→ **Document section**:
Regulatory-driven restructuring

Was Bell Canada’s decision to divest its holdings in Northwestel due in part to a regulatory-driven restructuring?

Last week, we learned Bell was selling Northwestel to Sixty North Unity, a consortium of Indigenous communities from the Yukon, the Northwest Territories and Nunavut. The acquisition price is one billion dollars, representing approximately 7.5 times EBITDA ($135M) and the deal is expected to close late this year. The transaction results in Northwestel becoming the world’s largest Indigenous-owned telecommunications company. CRTC approval is not required for the deal.

Two years ago, Northwestel announced the sale if its Yukon fibre to the home assets to a group of 13 Yukon First Nation development corporations.

A number of financial analysts observed that the transaction will reduce regulatory burdens for Bell and dispose of a business unit that is not materially contributing to revenue growth at Bell. Keep in mind, most of Northwestel’s services are still heavily regulated. Even retail internet access service is regulated in Northwestel territory. This meant that CRTC approval was required before the Connecting Families low-income broadband savings program could be introduced.

Over the past year, I have pointed to the potential for regulatory-driven restructuring of major telecom service providers. In “Ending regulated cross subsidies”, I wrote about the CRTC setting wholesale rates paid by Videotron to Rogers below cost. At the time, the CRTC said the financial shortfall could be made up “through other telecommunications services”. In “Cross subsidies cost consumers”, I discussed Corus receiving preferential regulatory dispensation compared to the broadcasting units of Bell, Rogers and Videotron. I observed that the CRTC believed the vertically integrated broadcasters can sustain financial losses, propped up by profits in other segments.

In each of those instances, I wrote “A rational business will restructure, or shut down those units that have no opportunity to climb out of the red.”

Specific to Northwestel, last month the CRTC discontinued a $20 per month surcharge that was applied to customers who subscribed to DSL internet without a residential phone line.

  1. The Commission notes that it can consider rates to be just and reasonable even if the rates are non-compensatory, for a specific service within a set period of time. In the specific case of removing the surcharge, the Commission considers that the rates may not fully recover the cost of providing the service, based on the financial information submitted by Northwestel. However, the surcharge impacts Northwestel’s capacity to recover its costs to a very limited degree relative to Northwestel’s total revenues from terrestrial Internet services.

Translation? Even though the CRTC regulates almost all of Northwestel’s rates, the Commission thinks it is OK for the company to lose some money for a little while on this line item. They’ll make up for it somehow. Except they really won’t.

The unwritten subtext is that the CRTC expects Northwestel’s shareholders to eat the cost of the Commission’s generosity. When the shareholder is a multi-billion dollar company like Bell, the CRTC decision is an easy political win. The Commission is seen as a consumer champion. Would the CRTC come to the same determination with the new owners of Northwestel?

→ **Record extracts**:
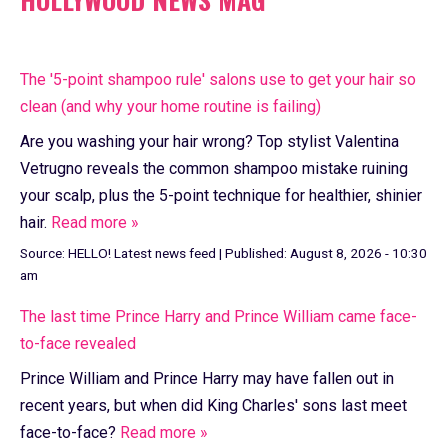
The '5-point shampoo rule' salons use to get your hair so
clean (and why your home routine is failing)
Are you washing your hair wrong? Top stylist Valentina
Vetrugno reveals the common shampoo mistake ruining
your scalp, plus the 5-point technique for healthier, shinier
hair.
Read more »
Source:
HELLO! Latest news feed
|
Published:
August 8, 2026 - 10:30
am
The last time Prince Harry and Prince William came face-
to-face revealed
Prince William and Prince Harry may have fallen out in
recent years, but when did King Charles' sons last meet
face-to-face?
Read more »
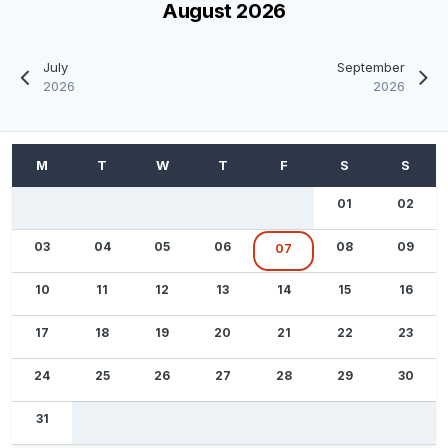
August 2026
July
September
2026
2026
01
02
03
04
05
06
08
09
07
10
11
12
13
14
15
16
17
18
19
20
21
22
23
24
25
26
27
28
29
30
31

→ **Work order**: Copy the passage of the Northwestel sale article between "Two years ago, Northwestel" and "could be introduced.", inclusive. The entries play no part in what comes next.

→ **Exercise answer**:
Two years ago, Northwestel announced the sale if its Yukon fibre to the home assets to a group of 13 Yukon First Nation development corporations.

A number of financial analysts observed that the transaction will reduce regulatory burdens for Bell and dispose of a business unit that is not materially contributing to revenue growth at Bell. Keep in mind, most of Northwestel’s services are still heavily regulated. Even retail internet access service is regulated in Northwestel territory. This meant that CRTC approval was required before the Connecting Families low-income broadband savings program could be introduced.